If you often read my articles then you know I almost always write what I think!
I therefore risk once again to attract the wrath of super conventional readers!
The end-of-year celebrations are an opportunity to meet many people and see family and friends again. But it’s also, with some people, a time of tension… Innuendos or very direct advice and recommendations are things that always offend me in conversations. Personally, I prefer people who speak clearly to those who use words with hidden meaning! At least that allows me to answer clearly too!
But there is something else that I must admit: I can’t stand people who talk about subjects they don’t know about or activities they’ve never done!
If you’re talking about something you don’t know then you’re not in present time! You are just extrapolating! You just talk about your fantasies! If some parents are disappointed with parenthood, it’s because they’ve been living in the fantasy of the baby to come! Every time someone advises you on something he doesn’t know, it’s an extrapolation! And a waste of your time!
It’s funny, since 1999, the year I started to practice in relational communication, I noticed this, in my surroundings: It’s always people who have very thin, shabby hair, or who are bald who tell you how to take care of your hair! Laughs. It is people who are very greedy and overweight who explain to you how to eat a balanced diet! It’s the single women or the spinsters who would like to explain to you how a couple or a romantic story works, or who say they know men better than you… And worst of all: it’s the people without children who would like to explain to you how to raise yours! That is crazy!
To answer these people I have one question, only one: “Seriously? And when was your last practical exercise?” Suffice to say that this puts an end to the controversy in 90% of cases! But in 10% of cases, the person answers: “It’s not because I don’t have children that I don’t know how to raise them!” This is gross nonsense of course! Why ? because there is confusion between “raising” and “framing”. Some childless people think that to have obedient and fulfilled children it is enough to trust them and to frame them. In reality education is not 5 minutes of framing or reframing, it is 20 years of that! This therefore requires having at your disposal more than one way of doing things!
My friend Betty is a little rough around the edges. She is a woman who, by dint of living only with her horses, has become a little boorish and vulgar. When children from her village come to pet her horses, she comes out and yells at them: “What the hell are you, kids, doing?” The children are very afraid of her so they run away! And Betty deduces that she “knows how to frame and manage children very well”! So she thinks about adoption… OMG! When she comes to my house and my 6-year-old son cries or throws a tantrum, she says to him nastily in a loud voice: “Well, what’s this circus!” then turning to me: “You see, that’s how you have to talk to kids!” She seems absolutely unaware that if her scary schemes work it’s precisely because they aren’t HER children!
One of my acquaintances, who has no lovers nor children and who has never worked, recently wanted to advise me on the studies of my eldest! She was flabbergasted that I did not plan to let him go, at 17, to study at the other end of the country. I told her that he lacked too much autonomy at the moment and that since he was often sick, I still had to take care of him a lot. I added that he will be going away to study in a few years, after passing his university degree. But she kept saying it was me who had a problem! What’s really funny is that this friend is 50 years old and she is still dependent on her father’s money! She is unable to pay her rent but she would find it absolutely normal that my 17 year old son could do that!
Another acquaintance of mine, a distant cousin, has been single since she was 20. She is now over 50. She has never had children, by choice. Yet she also tells me what to do with my eldest son! She has many ideas which, of course, are completely inapplicable once taken out of her imagination…
There is worse than that! Some schoolmistresses are in their sixties, single without children, and do not really know the vagaries of family life! They know how to teach a child to read, write and count and how to motivate him, yet some conversations prove that they have absolutely no idea what a busy family life with two children is like!

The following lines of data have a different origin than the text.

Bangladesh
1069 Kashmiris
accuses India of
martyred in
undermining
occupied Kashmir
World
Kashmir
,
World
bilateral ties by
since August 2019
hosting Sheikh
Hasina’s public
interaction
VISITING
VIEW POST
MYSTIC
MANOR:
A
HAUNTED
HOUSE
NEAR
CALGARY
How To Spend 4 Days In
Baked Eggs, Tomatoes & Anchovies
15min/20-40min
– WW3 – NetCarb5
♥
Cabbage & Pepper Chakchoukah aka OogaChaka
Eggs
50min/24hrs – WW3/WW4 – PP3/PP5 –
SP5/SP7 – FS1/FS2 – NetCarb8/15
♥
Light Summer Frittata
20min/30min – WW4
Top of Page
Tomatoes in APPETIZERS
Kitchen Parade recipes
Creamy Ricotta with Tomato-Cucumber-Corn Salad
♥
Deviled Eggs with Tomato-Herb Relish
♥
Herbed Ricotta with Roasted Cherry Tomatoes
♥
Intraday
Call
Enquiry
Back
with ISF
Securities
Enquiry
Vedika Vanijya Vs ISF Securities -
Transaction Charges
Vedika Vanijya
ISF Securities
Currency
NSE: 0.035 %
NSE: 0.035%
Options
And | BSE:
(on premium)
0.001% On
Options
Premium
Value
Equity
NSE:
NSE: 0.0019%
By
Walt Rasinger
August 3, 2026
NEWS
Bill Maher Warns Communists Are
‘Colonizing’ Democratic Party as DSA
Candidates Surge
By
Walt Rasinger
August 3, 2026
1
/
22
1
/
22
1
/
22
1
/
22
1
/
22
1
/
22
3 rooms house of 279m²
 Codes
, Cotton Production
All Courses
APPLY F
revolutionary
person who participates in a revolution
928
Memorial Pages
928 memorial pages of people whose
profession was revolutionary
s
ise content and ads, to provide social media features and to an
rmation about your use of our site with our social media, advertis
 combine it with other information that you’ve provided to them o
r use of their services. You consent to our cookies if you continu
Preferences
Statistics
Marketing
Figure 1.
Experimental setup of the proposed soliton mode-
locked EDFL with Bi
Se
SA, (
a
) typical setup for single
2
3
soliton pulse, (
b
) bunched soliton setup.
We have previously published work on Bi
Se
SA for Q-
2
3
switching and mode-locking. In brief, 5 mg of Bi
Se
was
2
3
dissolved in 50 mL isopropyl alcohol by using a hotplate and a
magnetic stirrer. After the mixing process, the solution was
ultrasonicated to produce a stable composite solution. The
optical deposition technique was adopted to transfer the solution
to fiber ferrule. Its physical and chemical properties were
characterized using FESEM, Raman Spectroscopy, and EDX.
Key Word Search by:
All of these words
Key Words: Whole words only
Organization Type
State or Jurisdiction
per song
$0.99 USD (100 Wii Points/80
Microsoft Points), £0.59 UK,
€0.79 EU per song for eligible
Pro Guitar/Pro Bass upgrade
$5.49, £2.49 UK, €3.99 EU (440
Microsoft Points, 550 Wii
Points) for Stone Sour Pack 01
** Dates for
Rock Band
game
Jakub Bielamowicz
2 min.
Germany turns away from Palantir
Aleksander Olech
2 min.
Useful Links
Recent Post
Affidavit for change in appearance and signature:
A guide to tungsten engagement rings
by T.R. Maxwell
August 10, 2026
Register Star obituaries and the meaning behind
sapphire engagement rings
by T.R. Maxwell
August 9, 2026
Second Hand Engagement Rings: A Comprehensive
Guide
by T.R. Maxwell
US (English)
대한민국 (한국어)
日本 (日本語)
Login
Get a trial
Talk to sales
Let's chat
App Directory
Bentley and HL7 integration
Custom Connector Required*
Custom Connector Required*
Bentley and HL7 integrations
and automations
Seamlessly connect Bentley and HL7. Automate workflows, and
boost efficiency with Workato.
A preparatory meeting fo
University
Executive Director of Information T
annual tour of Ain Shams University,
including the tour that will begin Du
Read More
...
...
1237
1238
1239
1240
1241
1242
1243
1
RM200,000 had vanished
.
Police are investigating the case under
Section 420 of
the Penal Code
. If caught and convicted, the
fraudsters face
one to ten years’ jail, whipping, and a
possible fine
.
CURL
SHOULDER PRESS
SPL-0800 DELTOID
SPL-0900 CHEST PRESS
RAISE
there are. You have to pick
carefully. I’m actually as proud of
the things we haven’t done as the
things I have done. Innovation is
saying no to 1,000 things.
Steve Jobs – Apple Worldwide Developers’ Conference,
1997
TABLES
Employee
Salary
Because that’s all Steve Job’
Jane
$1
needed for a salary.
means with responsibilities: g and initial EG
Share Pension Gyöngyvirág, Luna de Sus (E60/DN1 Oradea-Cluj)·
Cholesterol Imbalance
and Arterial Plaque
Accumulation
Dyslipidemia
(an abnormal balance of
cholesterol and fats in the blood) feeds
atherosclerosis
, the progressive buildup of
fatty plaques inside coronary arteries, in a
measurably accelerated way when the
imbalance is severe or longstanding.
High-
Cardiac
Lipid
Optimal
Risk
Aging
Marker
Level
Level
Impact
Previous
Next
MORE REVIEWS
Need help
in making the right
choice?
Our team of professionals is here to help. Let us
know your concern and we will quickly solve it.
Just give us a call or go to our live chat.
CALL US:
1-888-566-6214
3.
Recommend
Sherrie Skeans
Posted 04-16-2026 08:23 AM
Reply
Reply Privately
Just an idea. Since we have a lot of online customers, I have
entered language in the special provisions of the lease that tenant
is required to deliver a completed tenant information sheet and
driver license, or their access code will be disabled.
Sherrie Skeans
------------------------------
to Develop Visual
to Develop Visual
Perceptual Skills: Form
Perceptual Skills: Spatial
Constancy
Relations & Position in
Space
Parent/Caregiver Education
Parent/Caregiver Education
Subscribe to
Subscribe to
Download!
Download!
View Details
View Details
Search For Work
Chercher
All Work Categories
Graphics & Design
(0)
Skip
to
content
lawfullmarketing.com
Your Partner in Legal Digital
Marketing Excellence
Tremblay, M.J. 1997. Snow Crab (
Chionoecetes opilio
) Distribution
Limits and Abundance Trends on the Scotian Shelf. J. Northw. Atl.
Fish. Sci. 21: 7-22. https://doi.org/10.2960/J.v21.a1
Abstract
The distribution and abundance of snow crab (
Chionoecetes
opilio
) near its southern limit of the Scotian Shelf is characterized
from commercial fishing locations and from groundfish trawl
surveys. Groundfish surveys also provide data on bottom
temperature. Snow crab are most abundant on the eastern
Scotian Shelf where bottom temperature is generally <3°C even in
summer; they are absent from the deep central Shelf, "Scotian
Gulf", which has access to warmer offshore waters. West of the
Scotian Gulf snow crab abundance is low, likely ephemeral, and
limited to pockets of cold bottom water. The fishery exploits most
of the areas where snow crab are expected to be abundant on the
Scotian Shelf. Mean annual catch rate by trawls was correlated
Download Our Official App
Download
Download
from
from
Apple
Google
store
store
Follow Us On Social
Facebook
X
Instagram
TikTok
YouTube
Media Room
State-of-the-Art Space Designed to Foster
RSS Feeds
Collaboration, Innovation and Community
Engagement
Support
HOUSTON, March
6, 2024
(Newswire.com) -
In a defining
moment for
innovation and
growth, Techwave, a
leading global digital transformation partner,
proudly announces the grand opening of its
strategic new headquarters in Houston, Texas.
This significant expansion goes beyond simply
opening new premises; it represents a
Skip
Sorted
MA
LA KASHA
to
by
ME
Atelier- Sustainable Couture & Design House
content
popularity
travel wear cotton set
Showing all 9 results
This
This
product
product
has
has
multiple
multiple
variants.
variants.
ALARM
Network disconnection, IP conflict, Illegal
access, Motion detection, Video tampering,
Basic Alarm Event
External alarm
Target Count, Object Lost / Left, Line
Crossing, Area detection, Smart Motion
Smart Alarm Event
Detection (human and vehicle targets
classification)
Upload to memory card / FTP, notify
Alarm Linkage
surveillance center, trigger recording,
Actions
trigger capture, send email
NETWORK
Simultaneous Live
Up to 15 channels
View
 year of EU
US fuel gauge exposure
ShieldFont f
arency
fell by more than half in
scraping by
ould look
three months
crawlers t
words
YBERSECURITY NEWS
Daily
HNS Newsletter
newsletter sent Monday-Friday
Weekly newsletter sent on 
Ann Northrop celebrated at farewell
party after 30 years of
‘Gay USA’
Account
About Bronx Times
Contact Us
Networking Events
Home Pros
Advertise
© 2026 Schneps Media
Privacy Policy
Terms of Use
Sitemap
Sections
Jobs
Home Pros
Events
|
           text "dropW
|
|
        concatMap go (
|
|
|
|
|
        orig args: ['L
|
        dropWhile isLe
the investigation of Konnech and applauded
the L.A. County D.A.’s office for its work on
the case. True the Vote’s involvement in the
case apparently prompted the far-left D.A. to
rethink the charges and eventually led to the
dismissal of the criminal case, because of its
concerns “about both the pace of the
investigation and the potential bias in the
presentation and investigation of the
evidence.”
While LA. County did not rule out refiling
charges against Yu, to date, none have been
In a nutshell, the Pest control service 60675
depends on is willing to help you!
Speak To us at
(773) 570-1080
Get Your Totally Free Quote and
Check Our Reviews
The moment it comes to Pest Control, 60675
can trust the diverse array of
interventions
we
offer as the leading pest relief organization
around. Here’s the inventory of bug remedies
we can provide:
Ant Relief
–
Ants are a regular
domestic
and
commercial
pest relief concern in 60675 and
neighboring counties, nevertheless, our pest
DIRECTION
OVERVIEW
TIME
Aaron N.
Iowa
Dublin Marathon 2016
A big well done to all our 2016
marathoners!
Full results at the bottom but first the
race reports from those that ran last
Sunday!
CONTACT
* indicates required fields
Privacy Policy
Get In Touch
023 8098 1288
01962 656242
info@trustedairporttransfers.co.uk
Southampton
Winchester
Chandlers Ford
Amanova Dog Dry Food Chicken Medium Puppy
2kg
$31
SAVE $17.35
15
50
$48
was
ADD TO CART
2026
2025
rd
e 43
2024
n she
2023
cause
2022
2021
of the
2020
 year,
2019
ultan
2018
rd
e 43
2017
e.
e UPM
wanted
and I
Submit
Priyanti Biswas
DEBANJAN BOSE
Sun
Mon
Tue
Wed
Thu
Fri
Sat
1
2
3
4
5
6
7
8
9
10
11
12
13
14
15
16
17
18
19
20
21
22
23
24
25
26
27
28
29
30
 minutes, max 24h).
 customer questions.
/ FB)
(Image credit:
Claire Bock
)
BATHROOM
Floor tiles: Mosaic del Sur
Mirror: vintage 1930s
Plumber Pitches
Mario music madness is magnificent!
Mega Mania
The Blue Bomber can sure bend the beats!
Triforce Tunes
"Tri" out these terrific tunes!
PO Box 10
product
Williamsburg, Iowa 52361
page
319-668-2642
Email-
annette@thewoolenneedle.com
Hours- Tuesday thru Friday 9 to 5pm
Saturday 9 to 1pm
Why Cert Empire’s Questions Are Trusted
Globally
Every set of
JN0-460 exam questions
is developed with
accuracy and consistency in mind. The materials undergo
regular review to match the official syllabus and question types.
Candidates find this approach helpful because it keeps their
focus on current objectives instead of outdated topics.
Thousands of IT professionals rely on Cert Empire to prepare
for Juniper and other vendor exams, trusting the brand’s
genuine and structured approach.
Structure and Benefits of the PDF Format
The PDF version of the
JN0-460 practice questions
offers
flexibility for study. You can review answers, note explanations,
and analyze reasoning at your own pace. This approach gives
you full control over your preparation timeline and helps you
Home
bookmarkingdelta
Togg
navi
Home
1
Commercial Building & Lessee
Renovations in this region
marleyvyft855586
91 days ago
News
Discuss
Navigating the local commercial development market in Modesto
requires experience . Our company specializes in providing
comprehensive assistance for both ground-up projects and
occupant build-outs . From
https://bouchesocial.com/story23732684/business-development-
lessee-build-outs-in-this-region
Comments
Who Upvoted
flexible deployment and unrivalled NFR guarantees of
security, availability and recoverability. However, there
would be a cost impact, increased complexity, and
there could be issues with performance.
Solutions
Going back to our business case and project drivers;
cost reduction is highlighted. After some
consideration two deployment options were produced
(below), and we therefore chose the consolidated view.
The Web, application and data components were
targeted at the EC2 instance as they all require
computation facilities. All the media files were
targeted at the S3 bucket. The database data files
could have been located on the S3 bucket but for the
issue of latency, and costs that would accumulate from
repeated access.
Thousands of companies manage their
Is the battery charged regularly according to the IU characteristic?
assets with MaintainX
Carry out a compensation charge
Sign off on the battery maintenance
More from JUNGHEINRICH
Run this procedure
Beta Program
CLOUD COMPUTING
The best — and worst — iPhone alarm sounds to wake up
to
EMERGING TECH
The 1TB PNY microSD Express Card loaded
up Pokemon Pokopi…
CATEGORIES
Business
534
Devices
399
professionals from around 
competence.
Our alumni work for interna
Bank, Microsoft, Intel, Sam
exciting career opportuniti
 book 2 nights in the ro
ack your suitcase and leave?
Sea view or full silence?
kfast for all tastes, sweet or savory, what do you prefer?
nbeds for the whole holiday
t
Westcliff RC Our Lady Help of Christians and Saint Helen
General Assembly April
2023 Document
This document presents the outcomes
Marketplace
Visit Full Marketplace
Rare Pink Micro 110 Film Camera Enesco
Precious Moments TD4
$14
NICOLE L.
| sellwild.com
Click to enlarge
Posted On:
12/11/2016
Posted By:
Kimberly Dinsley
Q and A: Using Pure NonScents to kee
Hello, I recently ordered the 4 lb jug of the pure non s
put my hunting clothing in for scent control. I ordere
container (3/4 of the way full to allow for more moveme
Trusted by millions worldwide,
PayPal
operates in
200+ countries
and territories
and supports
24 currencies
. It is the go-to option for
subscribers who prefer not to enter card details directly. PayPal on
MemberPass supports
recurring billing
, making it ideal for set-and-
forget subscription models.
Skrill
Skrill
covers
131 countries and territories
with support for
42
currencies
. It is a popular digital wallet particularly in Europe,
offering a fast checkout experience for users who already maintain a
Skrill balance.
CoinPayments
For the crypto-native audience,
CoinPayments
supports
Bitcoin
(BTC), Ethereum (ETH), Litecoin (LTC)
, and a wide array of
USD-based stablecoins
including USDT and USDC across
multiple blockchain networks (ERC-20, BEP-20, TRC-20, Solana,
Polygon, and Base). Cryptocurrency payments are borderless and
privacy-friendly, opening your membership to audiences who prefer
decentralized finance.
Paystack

In fact, people who want to advise you on raising your children when they don’t have any have a very limited blueprint of family life in their heads. They remember how they were brought up by their parents and that is their only reference. It is a reference that they try to apply to you, it or its reverse, depending on the relationship they have maintained with their parents.
They also judge the way you educate your children over a few hours, two to three times a year. They don’t live with you and don’t understand that when guests are at home, you are not in the role of educator!
It is absolutely necessary to reframe people who give you advice about an area they do not know!
I suck at math! I would therefore have no idea to give advice about that! In the same way people who do not have children should abstain from giving advice to parents who have raised two, three or four children! It is a matter of common sense!
The best thing is to reframe these people. If they tell you “I am appalled at the way you raise your children”, you must answer them: “I am appalled that a person who does not have children dares to give his opinion on the subject”. End. Cropping is the golden rule. Only you know how to educate your children, with a little common sense and empathy, respecting the rules of politeness, hygiene etc.
For those who write to me about this problem, I hope that 2023 brings you the strength and the courage to reframe the people who disrespect you and who, at the same time, dispossess you of your role as parents!